Transcribe the stretch of entries below from the line with "Системные функции SUSER_SNAME()" through the line with "Можно также переопределить", exactly and with both ends included; leave out all other lines.

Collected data
= = = =
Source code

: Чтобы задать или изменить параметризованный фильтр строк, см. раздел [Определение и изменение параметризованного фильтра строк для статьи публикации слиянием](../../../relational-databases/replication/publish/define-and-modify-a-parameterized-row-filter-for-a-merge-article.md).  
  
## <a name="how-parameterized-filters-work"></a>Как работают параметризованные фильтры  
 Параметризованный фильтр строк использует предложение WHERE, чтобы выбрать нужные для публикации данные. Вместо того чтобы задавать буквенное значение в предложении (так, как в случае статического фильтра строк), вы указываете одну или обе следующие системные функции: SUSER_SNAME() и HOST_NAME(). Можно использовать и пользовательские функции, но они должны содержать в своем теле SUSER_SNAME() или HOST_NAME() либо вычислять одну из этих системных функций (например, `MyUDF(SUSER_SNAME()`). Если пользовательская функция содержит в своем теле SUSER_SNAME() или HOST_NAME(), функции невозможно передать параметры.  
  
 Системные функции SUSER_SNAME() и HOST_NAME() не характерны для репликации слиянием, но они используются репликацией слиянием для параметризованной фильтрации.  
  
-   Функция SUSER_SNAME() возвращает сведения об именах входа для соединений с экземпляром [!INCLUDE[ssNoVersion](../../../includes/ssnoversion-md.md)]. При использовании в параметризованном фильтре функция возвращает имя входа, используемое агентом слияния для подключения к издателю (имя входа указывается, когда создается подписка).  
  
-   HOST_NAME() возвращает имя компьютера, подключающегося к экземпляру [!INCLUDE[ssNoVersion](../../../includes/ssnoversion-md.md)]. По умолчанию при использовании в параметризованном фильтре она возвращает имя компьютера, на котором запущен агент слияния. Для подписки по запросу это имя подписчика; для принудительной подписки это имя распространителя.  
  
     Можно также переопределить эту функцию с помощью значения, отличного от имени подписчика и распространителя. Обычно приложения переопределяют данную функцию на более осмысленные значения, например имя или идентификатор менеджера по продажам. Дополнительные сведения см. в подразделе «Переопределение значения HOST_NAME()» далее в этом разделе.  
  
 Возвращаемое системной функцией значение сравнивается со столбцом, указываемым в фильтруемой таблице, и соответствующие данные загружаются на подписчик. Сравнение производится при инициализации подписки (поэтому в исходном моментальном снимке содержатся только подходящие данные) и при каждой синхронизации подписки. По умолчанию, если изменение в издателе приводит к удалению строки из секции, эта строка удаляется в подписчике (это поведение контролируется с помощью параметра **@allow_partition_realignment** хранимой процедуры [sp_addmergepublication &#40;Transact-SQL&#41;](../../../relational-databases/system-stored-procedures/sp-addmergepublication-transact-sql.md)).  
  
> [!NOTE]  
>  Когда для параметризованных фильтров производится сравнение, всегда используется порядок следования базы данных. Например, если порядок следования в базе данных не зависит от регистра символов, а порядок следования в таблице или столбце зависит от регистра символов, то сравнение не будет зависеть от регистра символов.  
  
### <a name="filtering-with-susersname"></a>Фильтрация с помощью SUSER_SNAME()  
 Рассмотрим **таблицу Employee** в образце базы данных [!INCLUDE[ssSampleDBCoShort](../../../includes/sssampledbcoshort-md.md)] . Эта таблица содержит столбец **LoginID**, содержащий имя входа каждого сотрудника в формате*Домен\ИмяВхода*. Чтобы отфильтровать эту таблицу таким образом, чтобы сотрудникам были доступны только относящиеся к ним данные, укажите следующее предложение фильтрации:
= = = =
• _Exercise response_
 Системные функции SUSER_SNAME() и HOST_NAME() не характерны для репликации слиянием, но они используются репликацией слиянием для параметризованной фильтрации.  
  
-   Функция SUSER_SNAME() возвращает сведения об именах входа для соединений с экземпляром [!INCLUDE[ssNoVersion](../../../includes/ssnoversion-md.md)]. При использовании в параметризованном фильтре функция возвращает имя входа, используемое агентом слияния для подключения к издателю (имя входа указывается, когда создается подписка).  
  
-   HOST_NAME() возвращает имя компьютера, подключающегося к экземпляру [!INCLUDE[ssNoVersion](../../../includes/ssnoversion-md.md)]. По умолчанию при использовании в параметризованном фильтре она возвращает имя компьютера, на котором запущен агент слияния. Для подписки по запросу это имя подписчика; для принудительной подписки это имя распространителя.  
  
     Можно также переопределить эту функцию с помощью значения, отличного от имени подписчика и распространителя. Обычно приложения переопределяют данную функцию на более осмысленные значения, например имя или идентификатор менеджера по продажам. Дополнительные сведения см. в подразделе «Переопределение значения HOST_NAME()» далее в этом разделе.  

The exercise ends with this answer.